Thursday, June 2, 2016
The Battle of Ridgeway
British troops in Canada were put on the alert and the Canadian militia was called out to defend the country. On June 1, General O'Neill and his force of a little over a thousand Irish troops cross the Niagara River into southern Canada. Not everyone was optimistic about their chances for success though and a great many deserted before ever seeing action so that the force O'Neill ultimately led into battle had been reduced to between 6-700 men. Some additional Fenian men and supplies were stopped from crossing the river by U.S. naval forces and efforts to encourage the locals of Ridgeway to join their cause were unsuccessful (today Ridgeway is an unincorporated village of the 'Town of Fort Erie' in Ontario). After approaching the town of Ridgeway, O'Neill's men clashed with a group of 850 Canadian militiamen led by Lt. Colonel Alfred Booker of the 13th Battalion of Hamilton. More British troops were moving in to confront the invaders but, at Ridgeway, it would be Booker and his 850 men that O'Neill and his 6-700 would have to contend with. The Canadian troops were solid fellows but were militiamen and inexperienced. That would prove a critical shortcoming.

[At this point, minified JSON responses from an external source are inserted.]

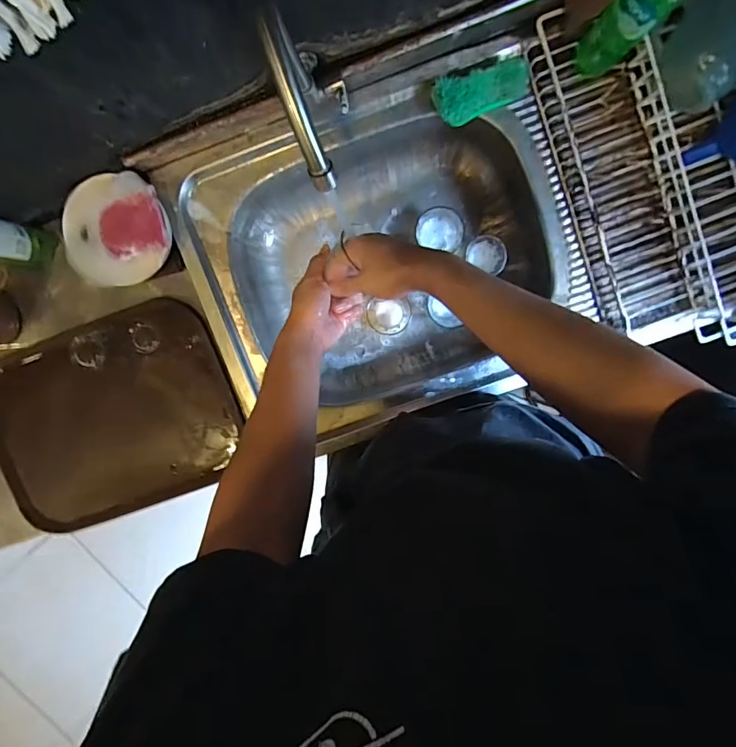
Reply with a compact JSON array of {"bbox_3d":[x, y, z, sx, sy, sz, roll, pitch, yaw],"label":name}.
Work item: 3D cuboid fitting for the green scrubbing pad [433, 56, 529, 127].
[{"bbox_3d":[0.159,-0.381,0.597,0.135,0.023,0.056,-15,98,3],"label":"green scrubbing pad"}]

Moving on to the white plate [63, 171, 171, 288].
[{"bbox_3d":[-0.358,-0.196,0.618,0.137,0.025,0.142,-1,111,-4],"label":"white plate"}]

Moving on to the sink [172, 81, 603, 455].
[{"bbox_3d":[0.038,-0.168,0.719,0.530,0.143,0.433,-20,97,4],"label":"sink"}]

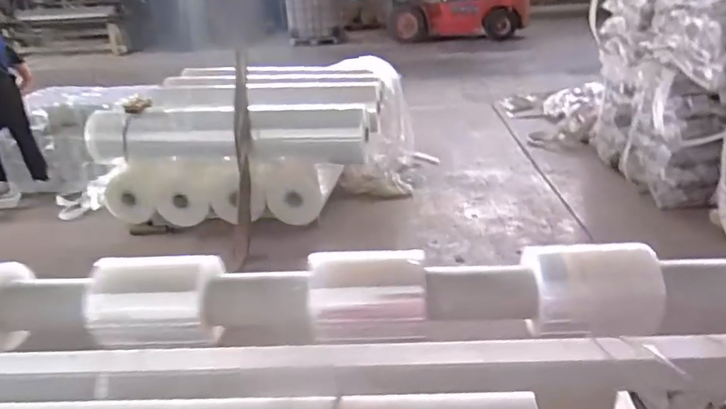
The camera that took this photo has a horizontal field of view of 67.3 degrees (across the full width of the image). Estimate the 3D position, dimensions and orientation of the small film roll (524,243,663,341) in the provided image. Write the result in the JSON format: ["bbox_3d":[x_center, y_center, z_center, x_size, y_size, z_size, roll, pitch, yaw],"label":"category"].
[{"bbox_3d":[0.169,0.059,0.406,0.093,0.051,0.061,1,25,12],"label":"small film roll"}]

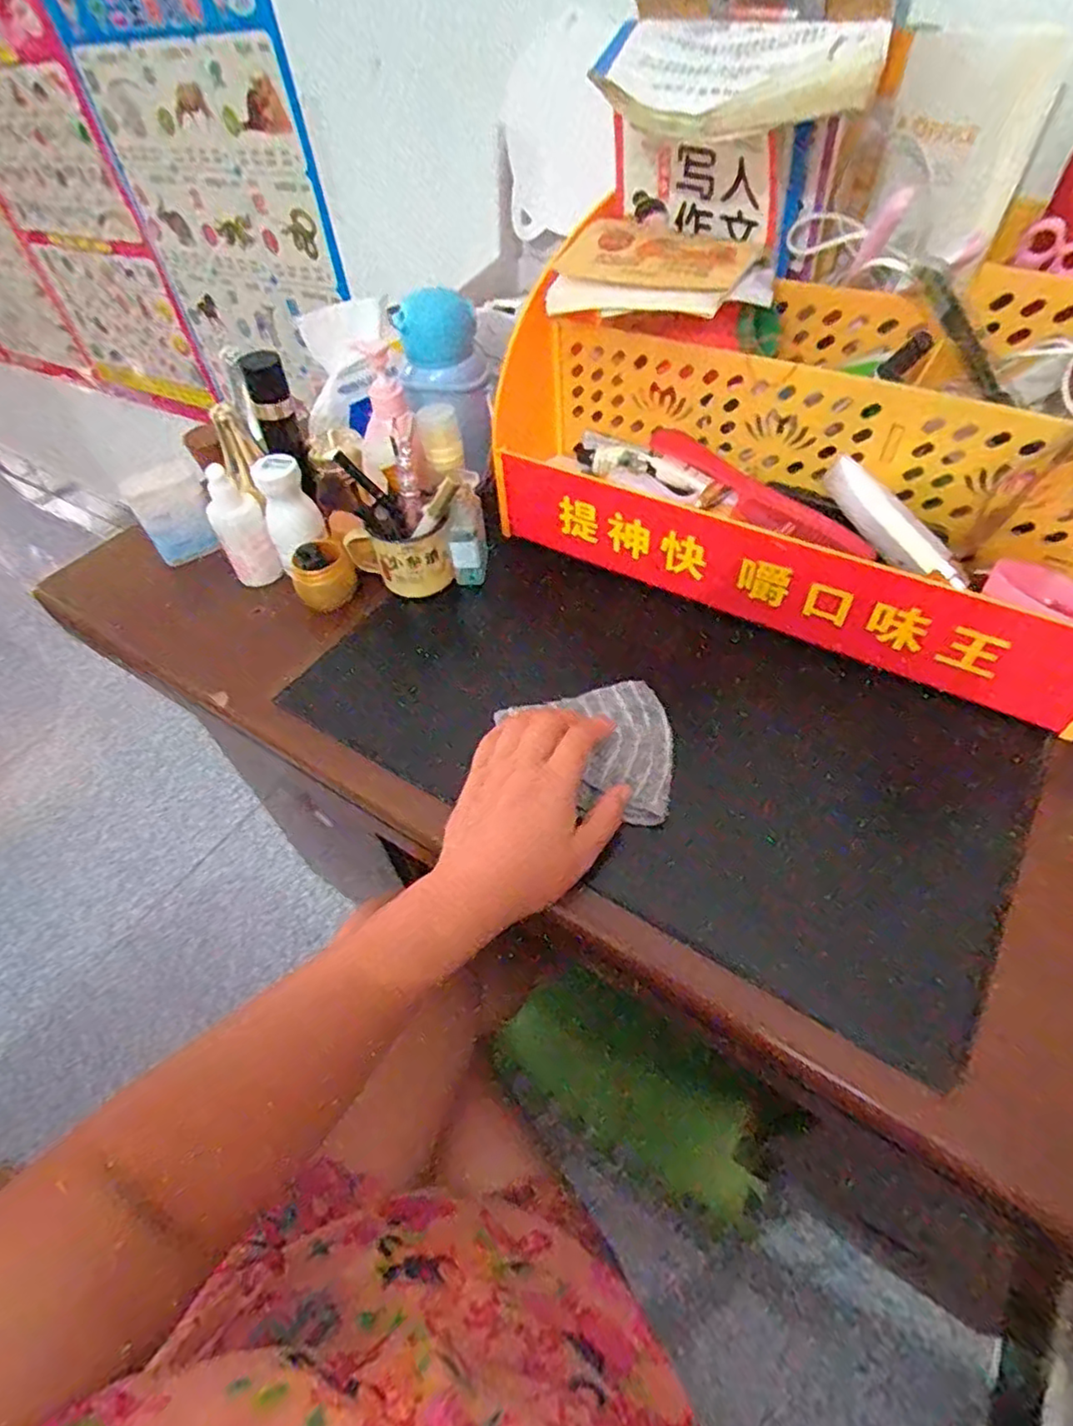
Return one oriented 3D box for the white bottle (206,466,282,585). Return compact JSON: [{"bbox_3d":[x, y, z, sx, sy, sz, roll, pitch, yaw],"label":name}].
[{"bbox_3d":[-0.270,-0.167,0.607,0.044,0.109,0.032,-23,54,-14],"label":"white bottle"}]

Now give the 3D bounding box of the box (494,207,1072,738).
[{"bbox_3d":[0.219,-0.206,0.538,0.505,0.181,0.213,23,57,21],"label":"box"}]

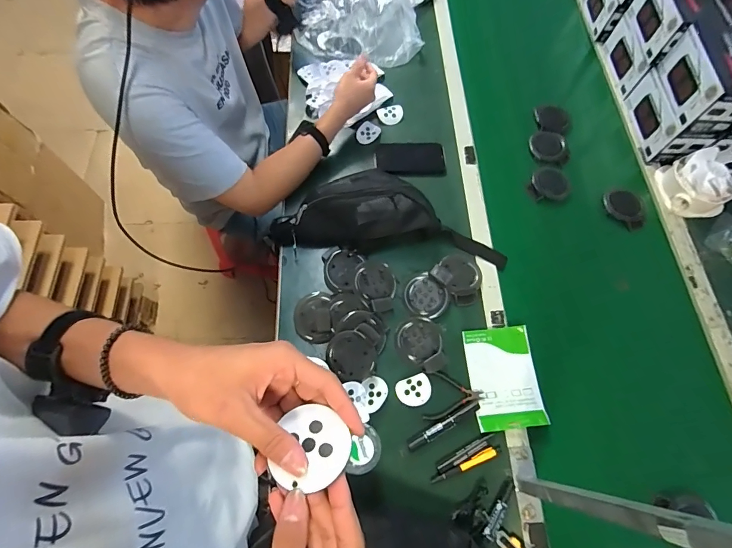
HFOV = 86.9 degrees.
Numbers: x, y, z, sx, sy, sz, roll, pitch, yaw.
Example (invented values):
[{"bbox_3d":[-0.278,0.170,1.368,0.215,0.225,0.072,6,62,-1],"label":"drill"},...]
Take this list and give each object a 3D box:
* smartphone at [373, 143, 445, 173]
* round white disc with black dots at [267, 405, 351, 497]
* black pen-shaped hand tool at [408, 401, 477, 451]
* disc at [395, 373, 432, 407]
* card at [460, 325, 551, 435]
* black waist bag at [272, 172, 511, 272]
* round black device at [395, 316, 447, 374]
[{"bbox_3d":[0.097,-0.265,0.873,0.155,0.015,0.077,-1,66,-3],"label":"smartphone"},{"bbox_3d":[-0.039,0.128,0.287,0.054,0.004,0.057,-3,51,4],"label":"round white disc with black dots"},{"bbox_3d":[0.133,0.256,0.653,0.138,0.009,0.020,-28,70,-14],"label":"black pen-shaped hand tool"},{"bbox_3d":[0.085,0.206,0.677,0.061,0.006,0.049,-16,68,-9],"label":"disc"},{"bbox_3d":[0.245,0.182,0.684,0.114,0.020,0.172,-3,66,-4],"label":"card"},{"bbox_3d":[0.058,-0.114,0.755,0.466,0.088,0.169,10,66,2],"label":"black waist bag"},{"bbox_3d":[0.102,0.129,0.701,0.079,0.015,0.100,-15,68,-9],"label":"round black device"}]

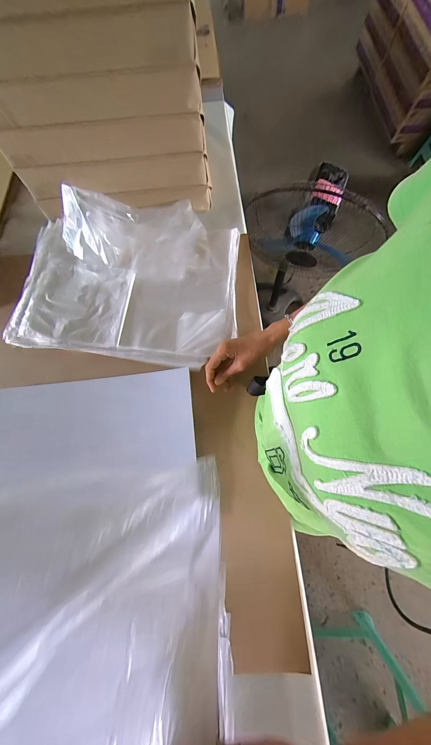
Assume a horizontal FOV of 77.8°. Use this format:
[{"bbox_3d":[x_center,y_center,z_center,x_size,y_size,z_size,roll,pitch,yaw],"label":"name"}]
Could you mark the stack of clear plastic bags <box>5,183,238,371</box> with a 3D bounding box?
[{"bbox_3d":[-0.187,-0.207,0.549,0.452,0.066,0.369,1,71,2],"label":"stack of clear plastic bags"}]

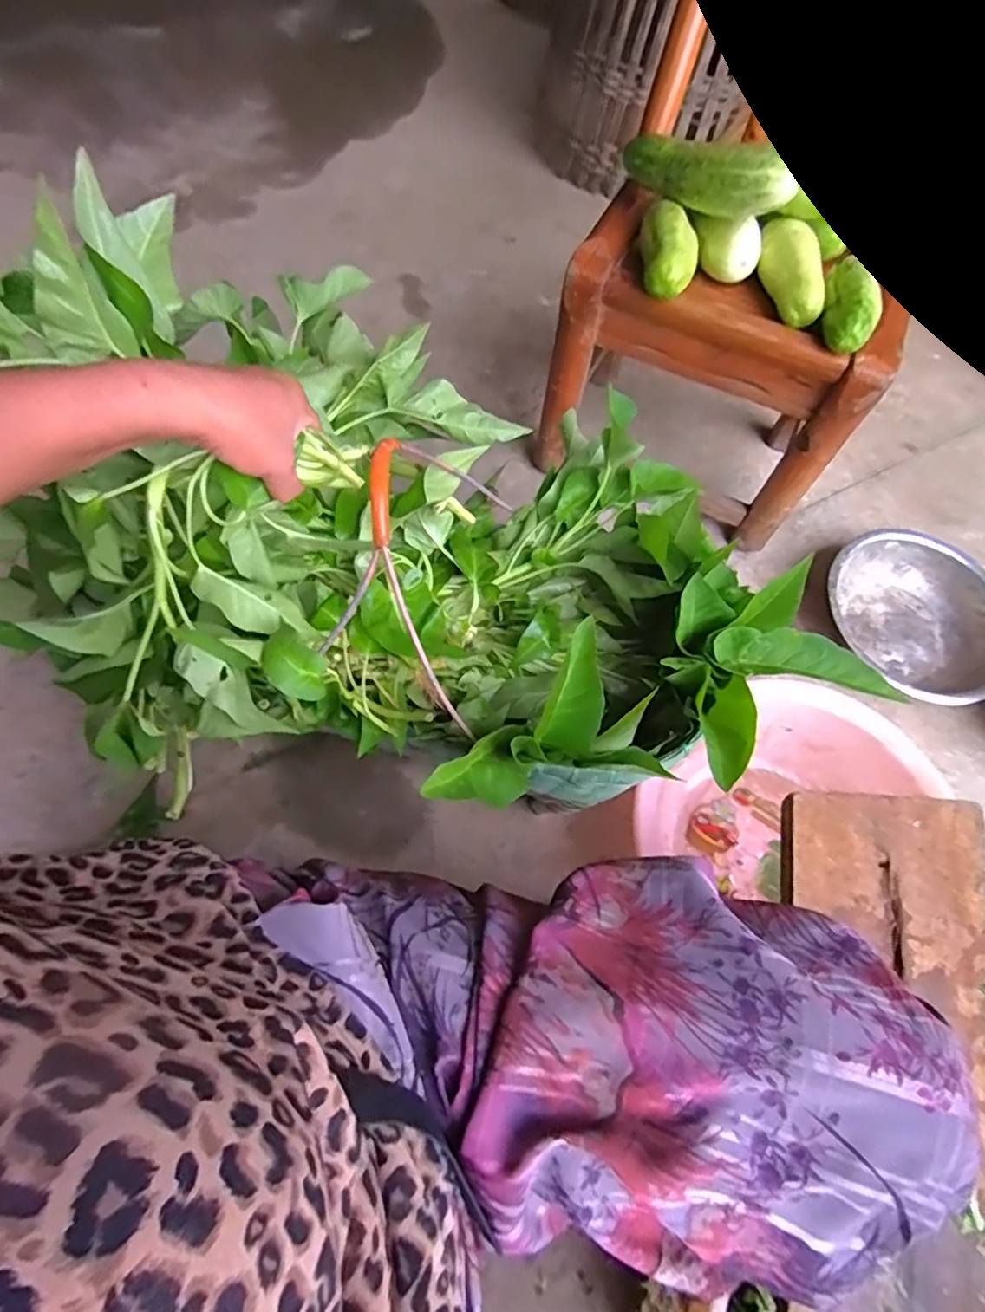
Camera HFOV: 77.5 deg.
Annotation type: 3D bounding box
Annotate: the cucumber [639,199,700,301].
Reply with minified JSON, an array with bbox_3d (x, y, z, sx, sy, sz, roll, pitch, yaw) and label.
[{"bbox_3d":[0.197,-0.457,0.683,0.055,0.043,0.129,6,66,0],"label":"cucumber"}]

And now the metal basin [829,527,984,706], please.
[{"bbox_3d":[0.608,-0.058,0.884,0.228,0.076,0.252,-39,72,-21],"label":"metal basin"}]

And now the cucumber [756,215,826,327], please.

The Canadians lost 9 killed and 37 wounded in the Battle of Ridgeway while the Fenians lost about 5 killed and 16 wounded. It was a tactical victory for the Irish republicans but not a decisive one. They still had superior British-Canadian forces closing in on them and General O'Neill could see that this invasion was not going to work. In the aftermath, he retreated, abandoning the ground his men had won and withdrawing back across the border to the United States where they were disarmed and taken into custody by the American authorities. In the end, none of the Fenian Raids ever amounted to very much but the Battle of Ridgeway does stand out as one of the few battlefield victories for the Irish republican cause. It should also serve as a lesson to those in other countries, like Canada, of the danger of showing sympathy for their type. I would also add, as I have mentioned before, that I have more respect for the Irish Republican Army of the Fenian Raids than I ever could for the more recent forces to have taken that title. I completely disagree with their overall purpose but I cannot but admire their audacity and, unlike the cowardly killers of the PIRA and their sort, the IRA that fought at Ridgeway were armed men, wearing uniforms, meeting other armed men in uniforms on the field of battle. They were not cowards who hid their faces, blending in with civilians, to make bomb attacks on innocent people. They may not have won, but they did not dishonor themselves by their methods either.